COLLECTED DATA –
☆ ☆ ☆ ☆

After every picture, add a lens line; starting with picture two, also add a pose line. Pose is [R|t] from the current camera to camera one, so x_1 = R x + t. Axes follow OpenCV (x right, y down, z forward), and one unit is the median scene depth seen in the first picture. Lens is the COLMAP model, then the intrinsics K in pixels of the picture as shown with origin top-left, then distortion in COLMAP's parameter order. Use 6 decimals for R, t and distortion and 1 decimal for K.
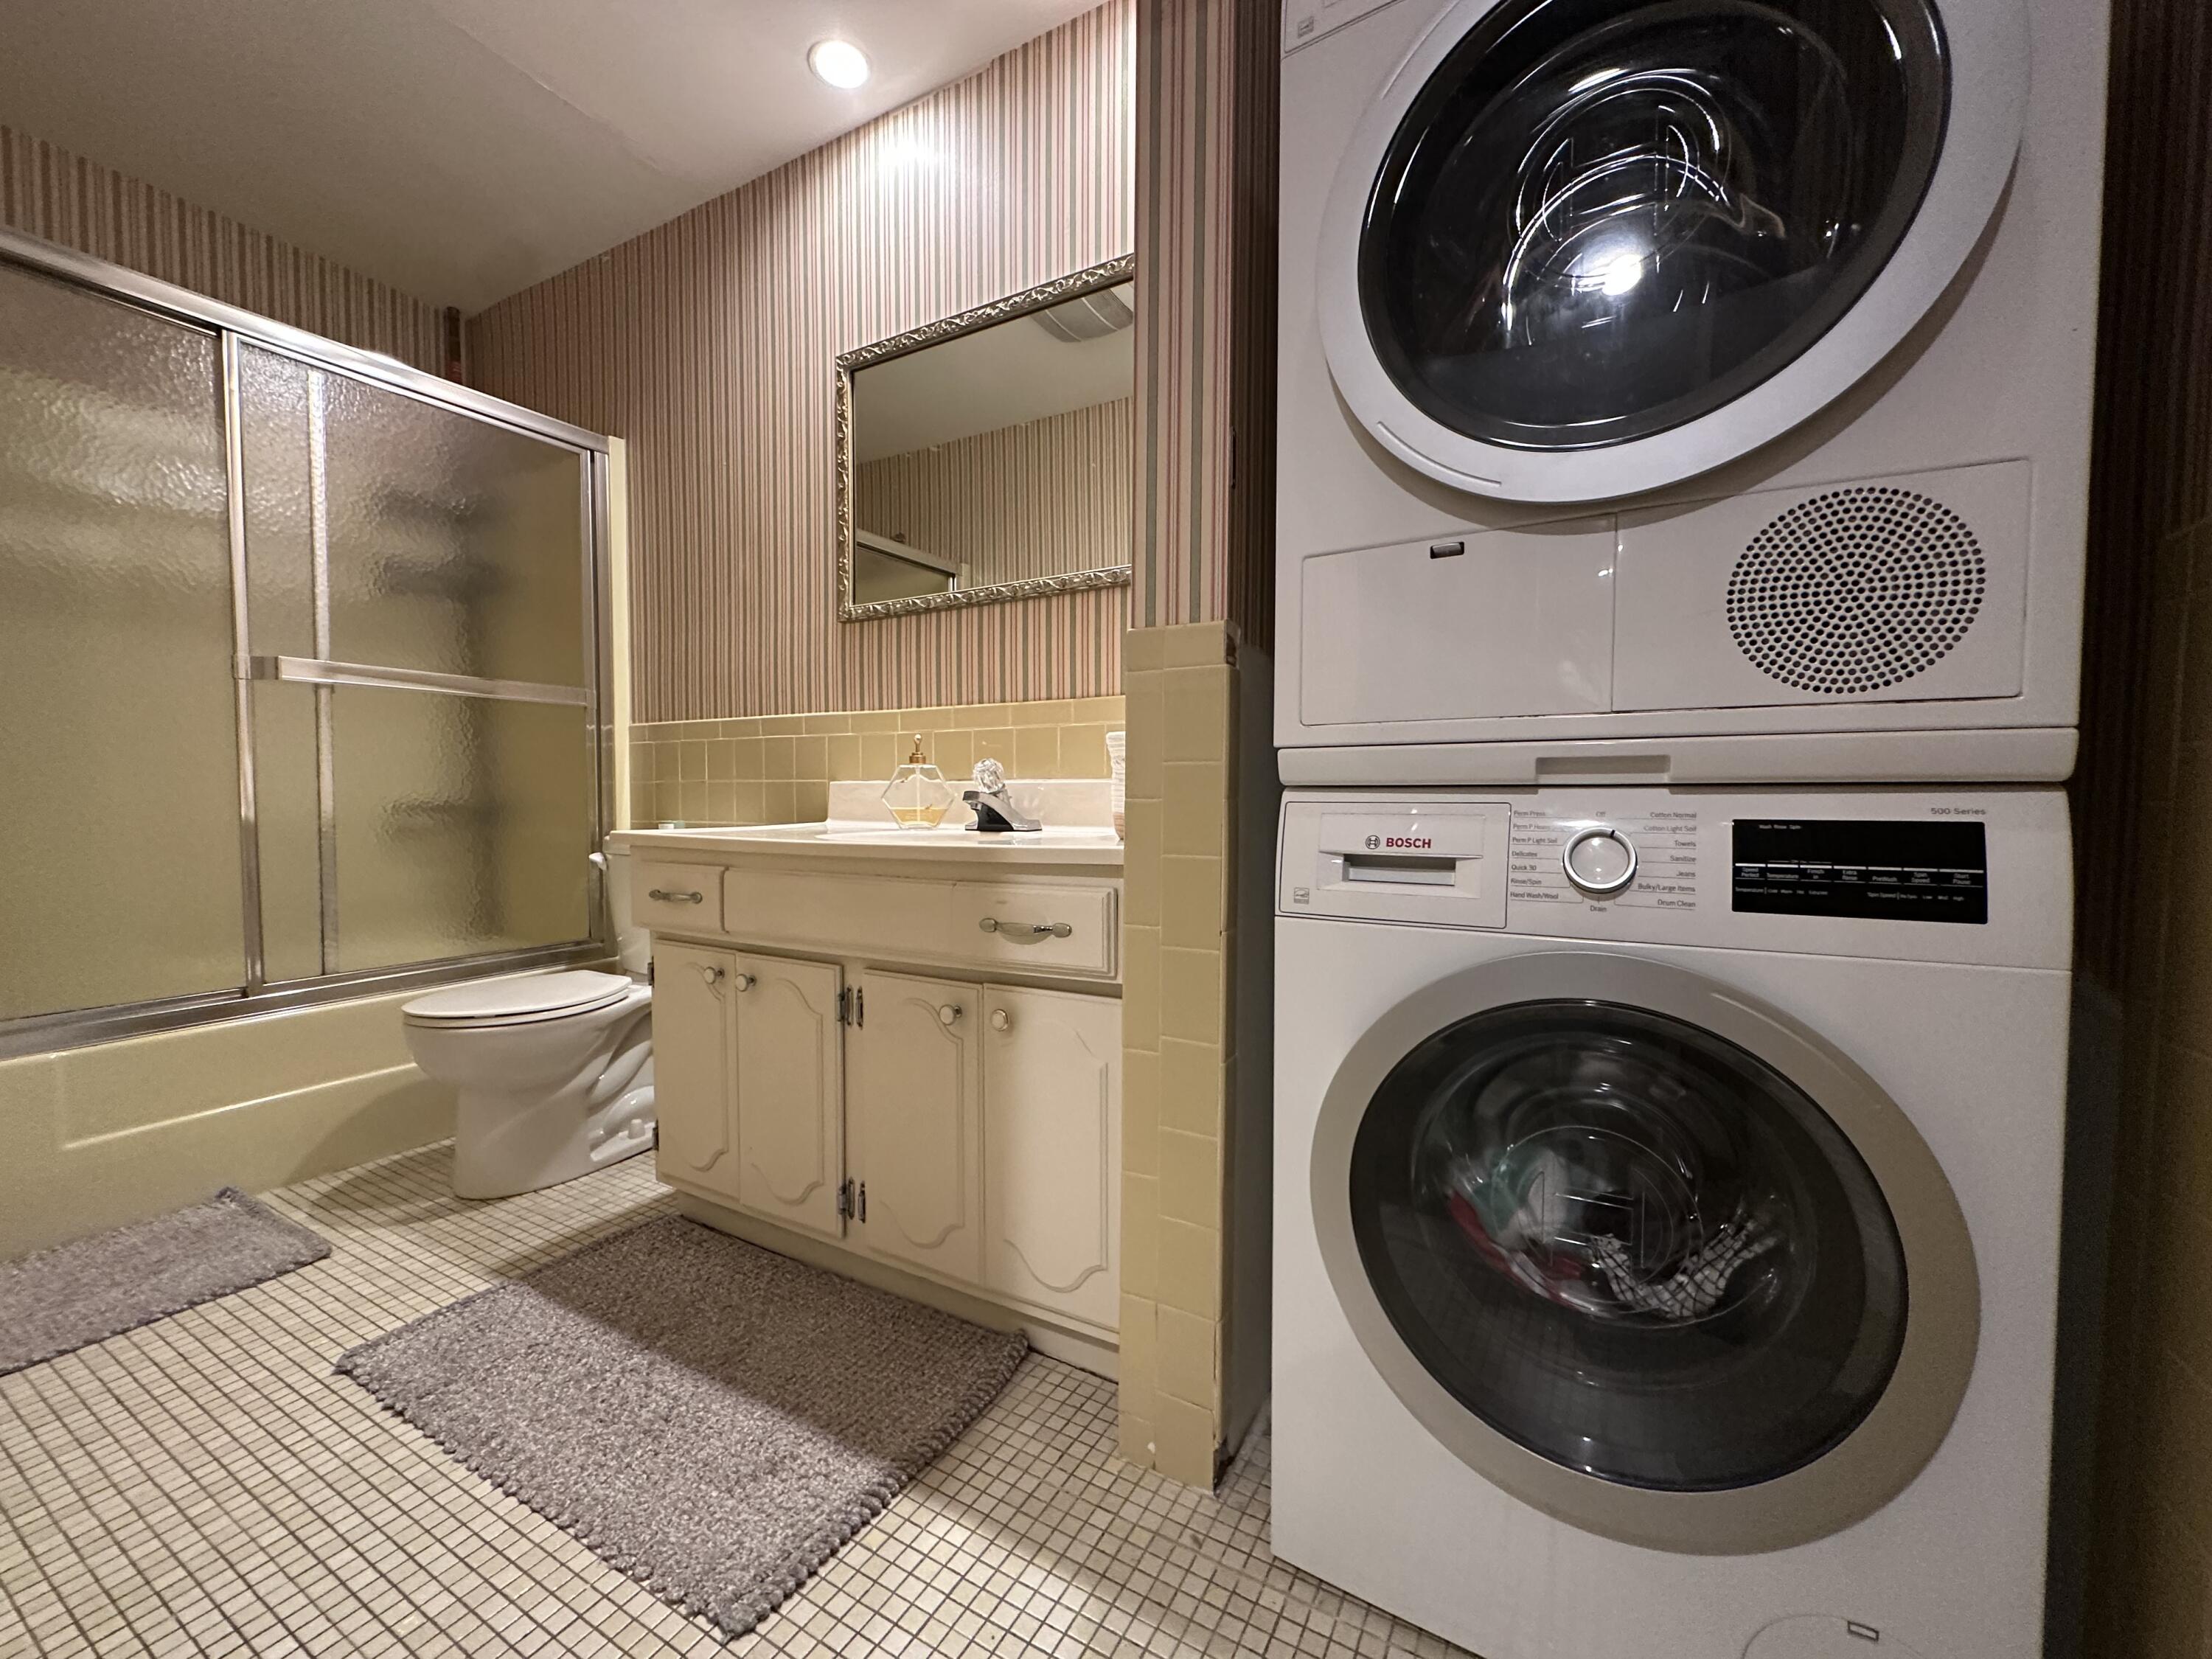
lens RADIAL K [[879.8, 0, 1102.6], [0, 879.8, 832.4], [0, 0, 1]] dist [-0.004520, 0.001088]
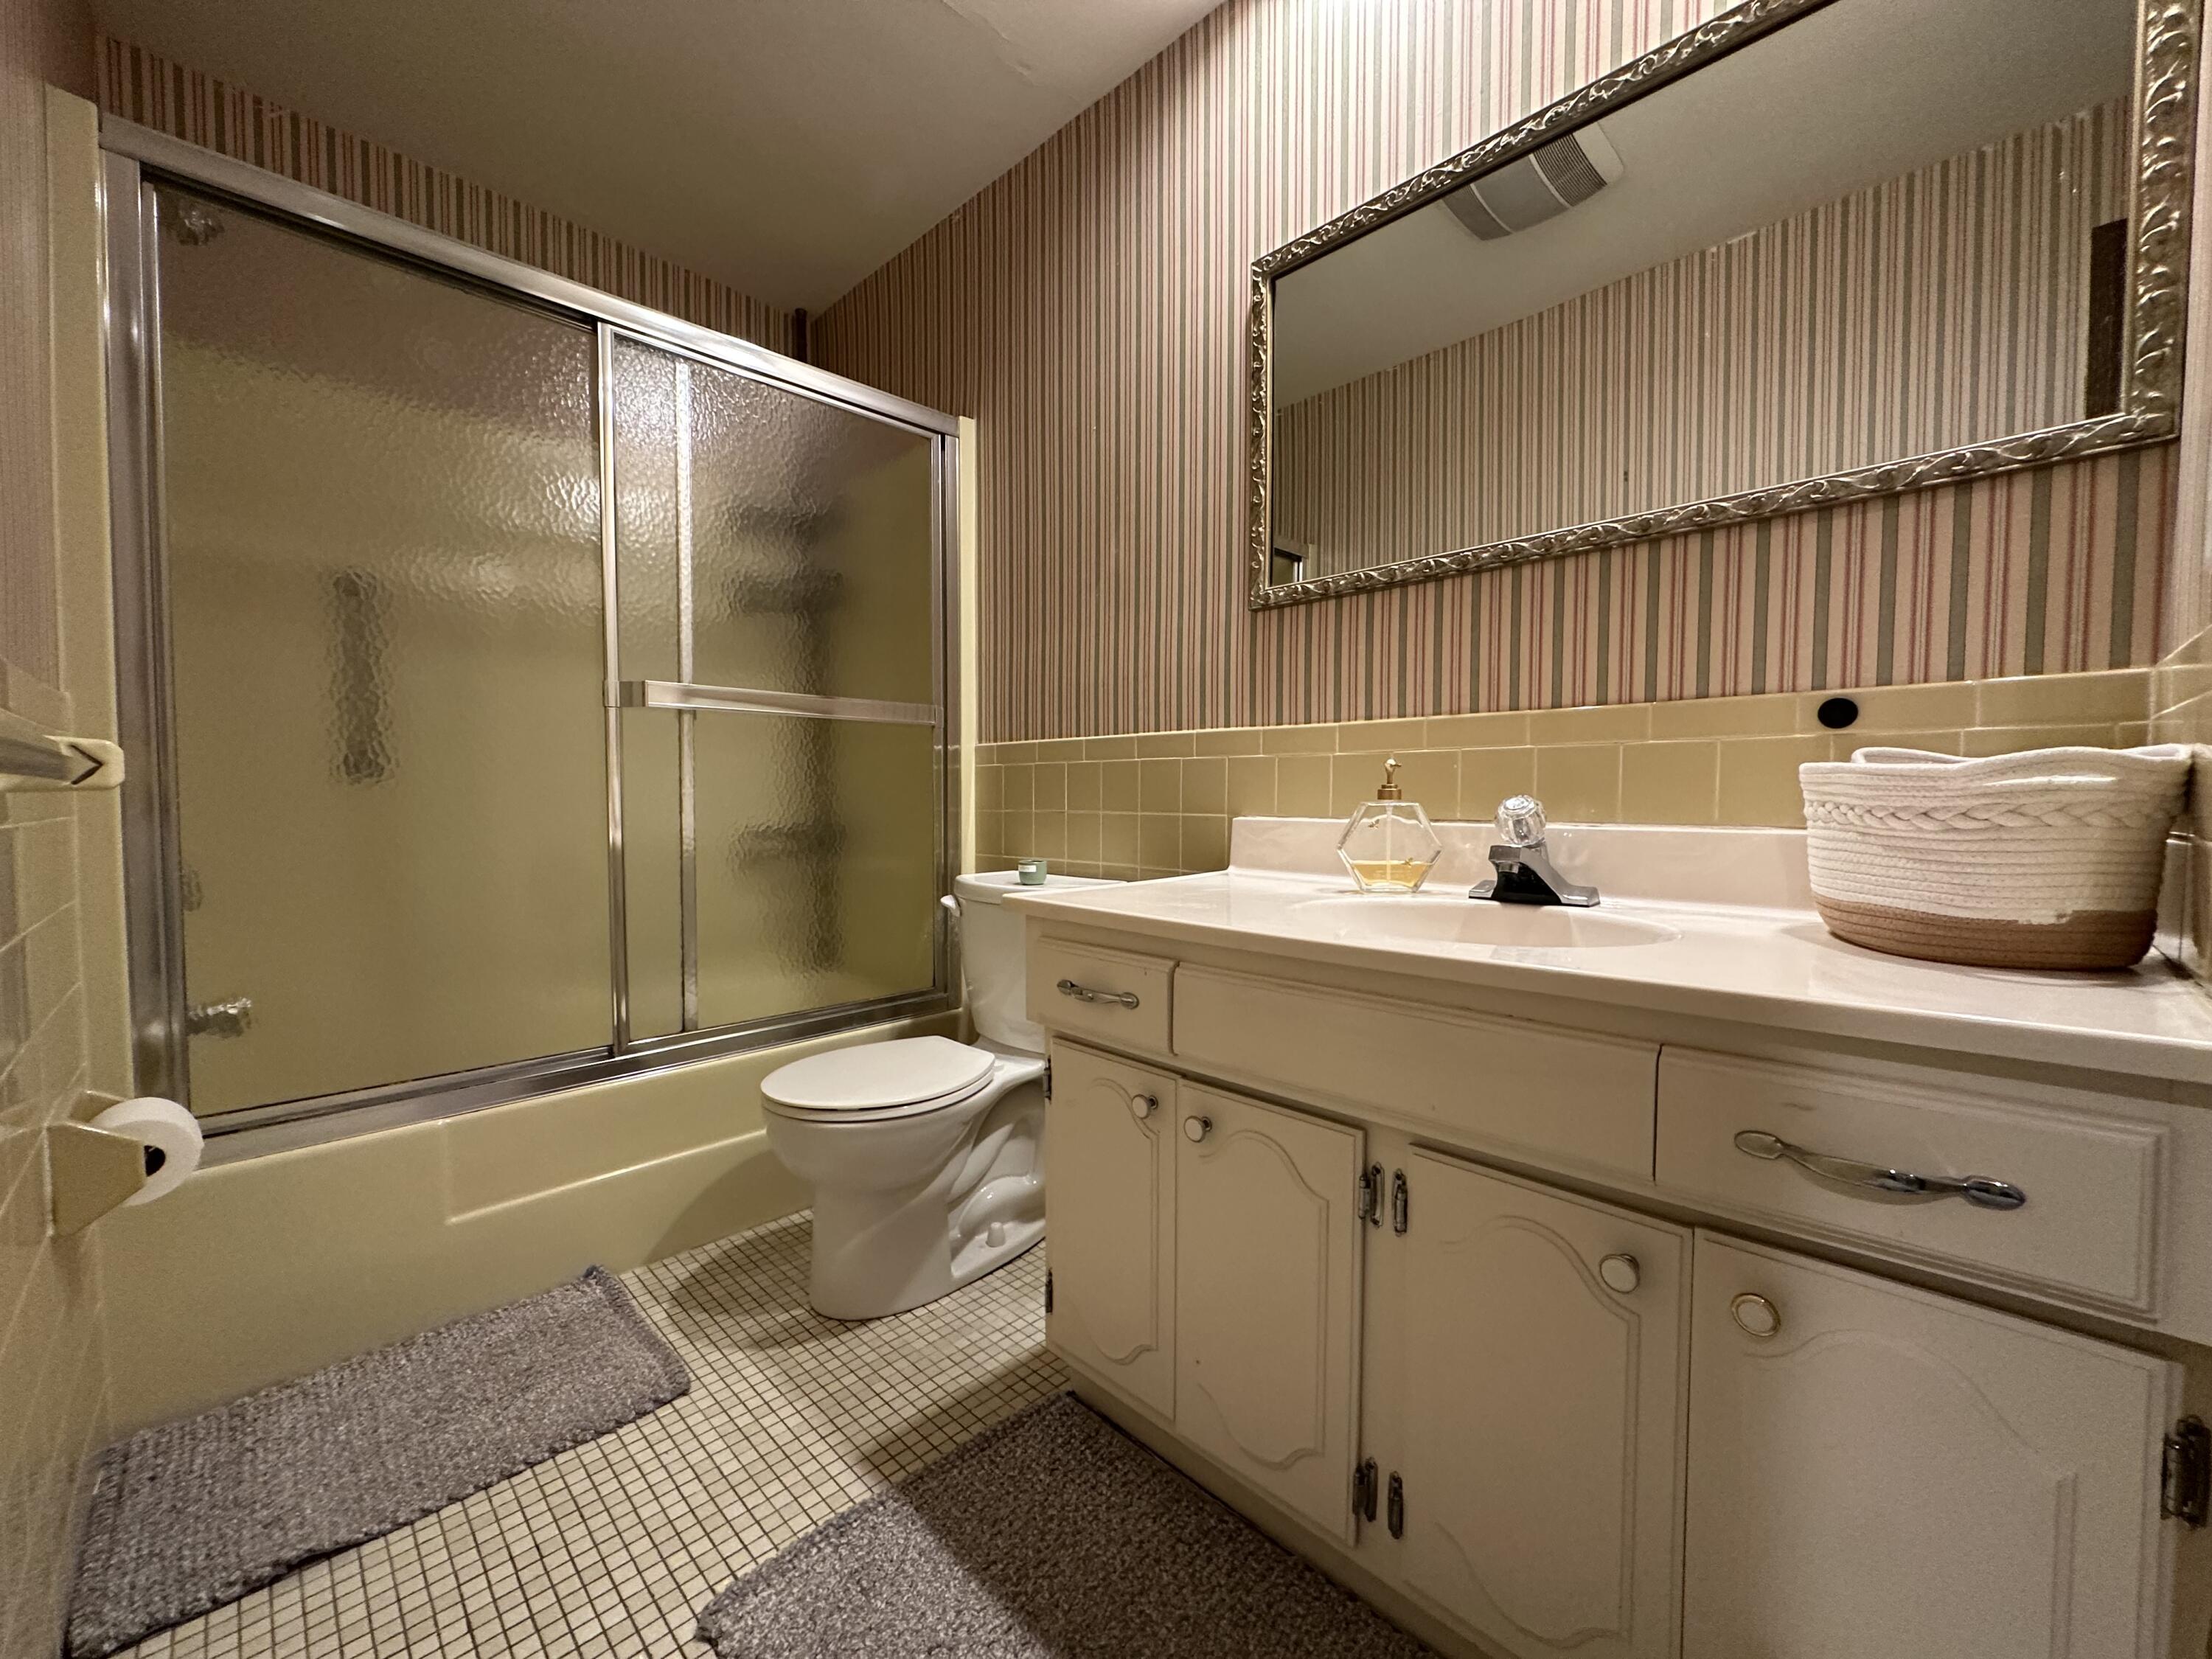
lens RADIAL K [[873.9, 0, 1106.0], [0, 873.9, 829.5], [0, 0, 1]] dist [-0.004712, 0.000228]
pose [[0.963808, 0.008754, -0.266455, -0.232168], [-0.009317, 0.999956, -0.000849, -0.049238], [0.266436, 0.003301, 0.963847, 0.250166]]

☆ ☆ ☆ ☆

WHAT YOU WILL DO – An exact copy of the whole listing is required, minus the pictures.

RESULT FOR THIS TASK –
After every picture, add a lens line; starting with picture two, also add a pose line. Pose is [R|t] from the current camera to camera one, so x_1 = R x + t. Axes follow OpenCV (x right, y down, z forward), and one unit is the median scene depth seen in the first picture. Lens is the COLMAP model, then the intrinsics K in pixels of the picture as shown with origin top-left, then distortion in COLMAP's parameter order. Use 6 decimals for R, t and distortion and 1 decimal for K.
lens RADIAL K [[879.8, 0, 1102.6], [0, 879.8, 832.4], [0, 0, 1]] dist [-0.004520, 0.001088]
lens RADIAL K [[873.9, 0, 1106.0], [0, 873.9, 829.5], [0, 0, 1]] dist [-0.004712, 0.000228]
pose [[0.963808, 0.008754, -0.266455, -0.232168], [-0.009317, 0.999956, -0.000849, -0.049238], [0.266436, 0.003301, 0.963847, 0.250166]]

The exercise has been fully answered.